Tencent reported 2Q22 results on 17 August. Below, we highlight some of the points from these results that stood out for us:
- In absolute terms, the results were weak (revenue was down 3% YoY to CNY134.03bn [US$19.8bn] – the first time Tencent has reported a decline in revenue, and non-IFRS operating profit fell by 14% YoY). However, this was widely expected after steady downgrades in expectations over the past few months. In fact, while revenue was slightly below expectations, the bottom line was not as bad as initially feared, based on some analysts’ forecasts and Bloomberg consensus analysts’ forecasts.
- Where, at its 4Q21 results, Tencent announced a pivot to focus on cutting out non-profitable businesses and driving efficiencies, a criticism in the 1Q22 results was that there was not much evidence of it in practice. This time (2Q22), there is much more evidence of cost efficiencies driving a better bottom line result than many had expected. Management was clear that this would also be more evident in the quarters ahead.

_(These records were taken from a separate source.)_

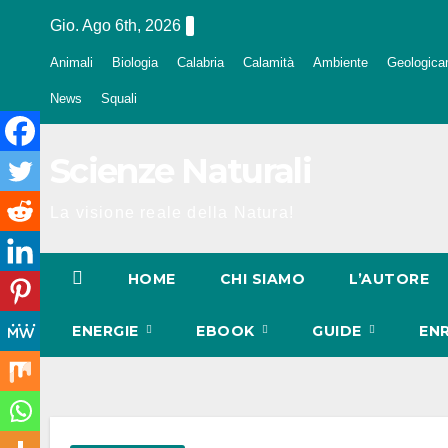
Salta
Gio. Ago 6th, 2026
al
Animali
Biologia
Calabria
Calamità
Ambiente
Geologica
contenuto
News
Squali
Scienze Naturali
La visione reale della Natura!
HOME
CHI SIAMO
L’AUTORE
ENERGIE
EBOOK
GUIDE
EN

- Along with clearer evidence of profitability improvement from cost-cutting and cutting low-return revenue streams out, management is also saying that it is now pushing several new revenue-generating initiatives that are likely to impact profitability favourably in the short term. The one initiative management spoke about at some length was the introduction of advertising into its short-form video account platform (its version of Tik-Tok). This, together with the efficiency drive, means Tencent will start to grow earnings in the quarters ahead even without any improvement in the Chinese economy or a major turnaround in gaming.
- The company also said that recent press reports around Tencent selling its stake in food delivery business Meituan were wrong. With regards to unlocking value, management pointed out that Tencent generates mid-to-upper teens US dollar billions of free cash flow p.a. and the combination of its listed (US$90bn) and unlisted (US$50bn-US$60bn) investment portfolio, which the market effectively puts no value on, has to be seen in the context of Tencent’s market cap of US$360bn (39% of market cap). Given its view that the market is not ascribing the appropriate value to the Group, rather than deploy the free cash being generated into expanding the investment portfolio as it has in the past, returning capital to shareholders through dividends and share buybacks are going to be prioritised.

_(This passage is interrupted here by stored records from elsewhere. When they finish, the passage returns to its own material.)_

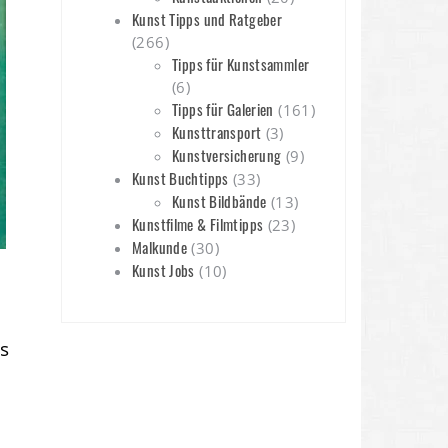
Kunst Tipps und Ratgeber
(266)
Tipps für Kunstsammler
(6)
Tipps für Galerien
(161)
Kunsttransport
(3)
Kunstversicherung
(9)
Kunst Buchtipps
(33)
Kunst Bildbände
(13)
Kunstfilme & Filmtipps
(23)
Malkunde
(30)
Kunst Jobs
(10)
s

- Management also made several comments about the regulatory situation in China and that it is becoming clearer and more favourable for the business. It described the regulatory environment as having moved from “rectification” last year to “normalisation” today, from which we infer that the business disruption and penalties that characterised the environment for much of last year are behind the Group.
In our view, the general tone of the company was a lot more positive than it has been over the past few quarters. Obviously, a lot remains outside Tencent’s control, but it seems there is now some tangible traction from the actions it has begun to take in response. We are unsure as to whether investors have baked in much of an expectation on this front.
From a valuation perspective, Tencent trades on a 12-month forward P/E of 18.6x – close to the lowest rating at any time in the last decade, before considering that the US$150bn investment portfolio contributes a small loss to reported operating earnings. Note that this forward multiple is based on earnings forecasts that have already been heavily downgraded, implying less earnings disappointment risk. Another perspective on valuation is that if the investment portfolio is deducted from the current market capitalisation, it implies that the rump of the business trades on a free cash flow yield of c. 8%. To put this in perspective, this compares to free cash flow yields of 2.5% and 3.5% for Microsoft and Apple, respectively. This is not to suggest that Tencent should trade at a similar rating to these US blue-chip tech stocks when one considers the risks that have become all too apparent recently of operating in China. The discount has become extreme, however.
In summary, our take would be that the result looks slightly better than feared, and management’s confidence in the prospects for an earnings recovery, even if the macro environment remains as bad as it has been, should be seen positively. We would exercise patience with Tencent, whether through direct investment in the company or via holdings in Naspers and Prosus. The case for the extremely negative investment sentiment surrounding Tencent receding in the months ahead looks stronger on the back of this result.